Coloring a graph with odd number of vertices with k (which is close to Δ) colors in linear time

Question

We have an undirected simple connected graph with odd number of vertices. We also know the number k which is actually the closest odd number greater than or equal to Δ. (So if Δ is even, k=Δ+1 else k=Δ.) i.e k is the least odd number that is greater than or equal to degrees of all vertices.

We want to find a linear time algorithm that colors the graph with k colors.

I am very new to graph coloring algorithms. I know that a greedy algorithm is actually linear time and can color the graph with Δ+1. But I can't guarantee I can color it with k=Δ when Δ is odd. Also, we probably should use all the information the question gives us. i.e using odd number of vertices somehow, but greedy algorithm don't use this extra information.

How can I solve this?

Answer 1

Restating the problem:

Let $G=(V,E)$ be a connected graph with an odd number of vertices, and $\Delta(G)$ is also odd.

describe a linear algorithm that colors $G$, in $\Delta$ colors.

Denote $\vert V\vert =2m + 1,\Delta(G)=2k + 1$.

I'll use the following claim, which is equivalent to the definition of degeneracy of a graph, which I will not proof rigorously:

If $V$ has an ordering such that $$\forall i\in [2m+1]\ \ \vert N_G(v_i)\cap \{v_j\in V\mid j>i\}\vert \leq t$$ Then $\chi(G)\leq t + 1$.

1. Where $N_G(v_i)=\{u\in V\mid (u,v)\in E\}$
2. $\chi(G)$ is the minimal number of colours one needs to colour $G$
3. $[2m+1]:=\{1,2,3,....2m+1\}$

I'll use this claim with $t=2k$

Finding such ordering in linear time

1. Pick a vertex $v_1$ with a minimal degree.
2. for $i = 1$ to $i = \vert V\vert $: pick a neighbor of $v_i$
3. Color the graph using the greedy algorithm, where you color the vertices according to the reverse ordering you found.

Explaining the first and second step

by the Handshaking lemma, not all vertices could have an odd degree.
Therefore $\exists v\in V \ \ s.t\ \ \deg(v)\leq 2k + 1\ \ $ (Since $\Delta(G)$ is odd)

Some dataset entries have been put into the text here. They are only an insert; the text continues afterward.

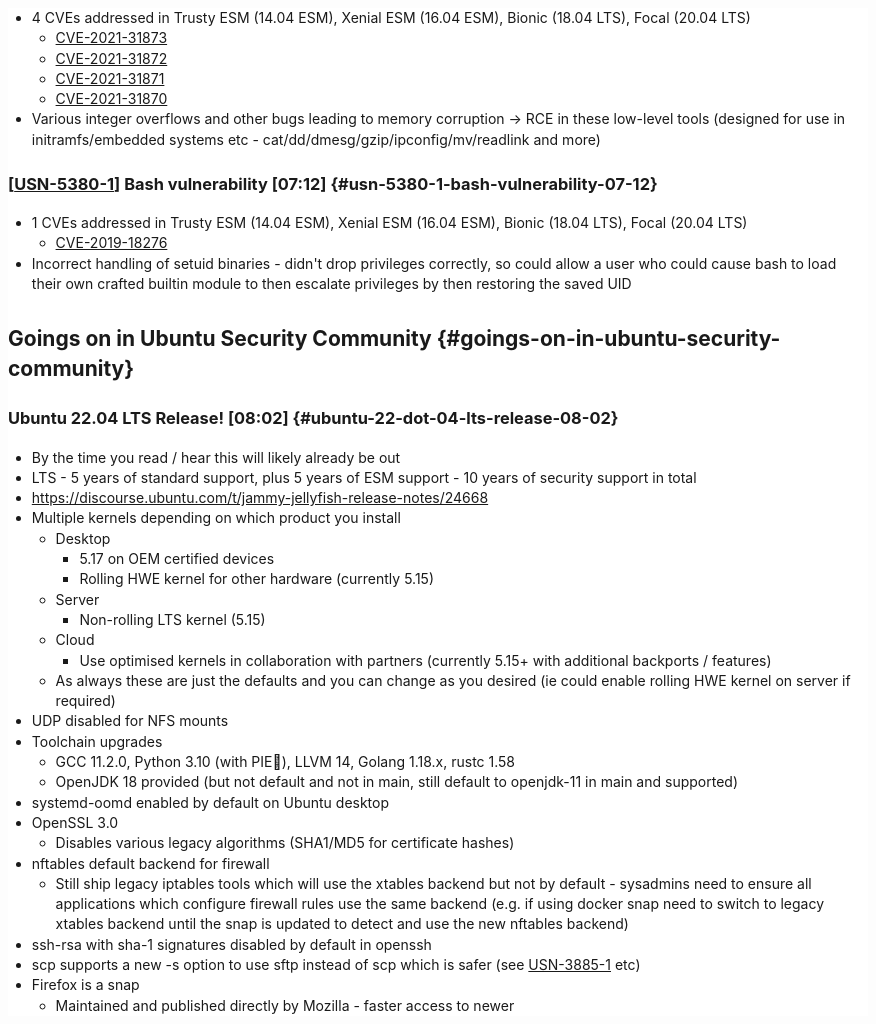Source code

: -   4 CVEs addressed in Trusty ESM (14.04 ESM), Xenial ESM (16.04 ESM), Bionic (18.04 LTS), Focal (20.04 LTS)
    -   [CVE-2021-31873](https://ubuntu.com/security/CVE-2021-31873) <!-- low -->
    -   [CVE-2021-31872](https://ubuntu.com/security/CVE-2021-31872) <!-- low -->
    -   [CVE-2021-31871](https://ubuntu.com/security/CVE-2021-31871) <!-- low -->
    -   [CVE-2021-31870](https://ubuntu.com/security/CVE-2021-31870) <!-- low -->
-   Various integer overflows and other bugs leading to memory corruption -&gt;
    RCE in these low-level tools (designed for use in initramfs/embedded
    systems etc - cat/dd/dmesg/gzip/ipconfig/mv/readlink and more)


### [[USN-5380-1](https://ubuntu.com/security/notices/USN-5380-1)] Bash vulnerability [07:12] {#usn-5380-1-bash-vulnerability-07-12}

-   1 CVEs addressed in Trusty ESM (14.04 ESM), Xenial ESM (16.04 ESM), Bionic (18.04 LTS), Focal (20.04 LTS)
    -   [CVE-2019-18276](https://ubuntu.com/security/CVE-2019-18276) <!-- low -->
-   Incorrect handling of setuid binaries - didn't drop privileges correctly,
    so could allow a user who could cause bash to load their own crafted
    builtin module to then escalate privileges by then restoring the saved
    UID


## Goings on in Ubuntu Security Community {#goings-on-in-ubuntu-security-community}


### Ubuntu 22.04 LTS Release! [08:02] {#ubuntu-22-dot-04-lts-release-08-02}

-   By the time you read / hear this will likely already be out
-   LTS - 5 years of standard support, plus 5 years of ESM support - 10 years
    of security support in total
-   <https://discourse.ubuntu.com/t/jammy-jellyfish-release-notes/24668>
-   Multiple kernels depending on which product you install
    -   Desktop
        -   5.17 on OEM certified devices
        -   Rolling HWE kernel for other hardware (currently 5.15)
    -   Server
        -   Non-rolling LTS kernel (5.15)
    -   Cloud
        -   Use optimised kernels in collaboration with partners (currently 5.15+
            with additional backports / features)
    -   As always these are just the defaults and you can change as you desired
        (ie could enable rolling HWE kernel on server if required)
-   UDP disabled for NFS mounts
-   Toolchain upgrades
    -   GCC 11.2.0, Python 3.10 (with PIE🥧), LLVM 14, Golang 1.18.x, rustc 1.58
    -   OpenJDK 18 provided (but not default and not in main, still default to
        openjdk-11 in main and supported)
-   systemd-oomd enabled by default on Ubuntu desktop
-   OpenSSL 3.0
    -   Disables various legacy algorithms (SHA1/MD5 for certificate hashes)
-   nftables default backend for firewall
    -   Still ship legacy iptables tools which will use the xtables backend but
        not by default - sysadmins need to ensure all applications which
        configure firewall rules use the same backend (e.g. if using docker
        snap need to switch to legacy xtables backend until the snap is updated
        to detect and use the new nftables backend)
-   ssh-rsa with sha-1 signatures disabled by default in openssh
-   scp supports a new -s option to use sftp instead of scp which is safer
    (see [USN-3885-1](https://usn.ubuntu.com/3885-1/) etc)
-   Firefox is a snap
    -   Maintained and published directly by Mozilla - faster access to newer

One can repeat this process, Since $N_G(v)>0$ since $G$ is connected, by picking the next vertex in the ordering, to be some vertex in $N_G(v)$ (which is not empty).

When $v_i$ was picked, it had at least one neighbor in the set$[i-1]$.
Since $\deg(v_i)\leq\Delta(G)= 2k+1$, we get $$\vert N_G(v_i)\cap \{v_j\in V\mid j>i\}\vert \leq 2k$$

Explaining the third step (sketch of proof for the claim)

When the greedy algorithm colors the vertex $v_i$, it has at most $2k$ neighbors that were already colored. (Correctness of ordering)

Therefore, the greedy algorithm could pick at least one color, out of the $2k+1$ colors, that was not used, and color $v_i$ with it.

Remark

The statement is wrong when $G$ is not required to be connected.

A counter-example would be $K_4$ with isolated vertex.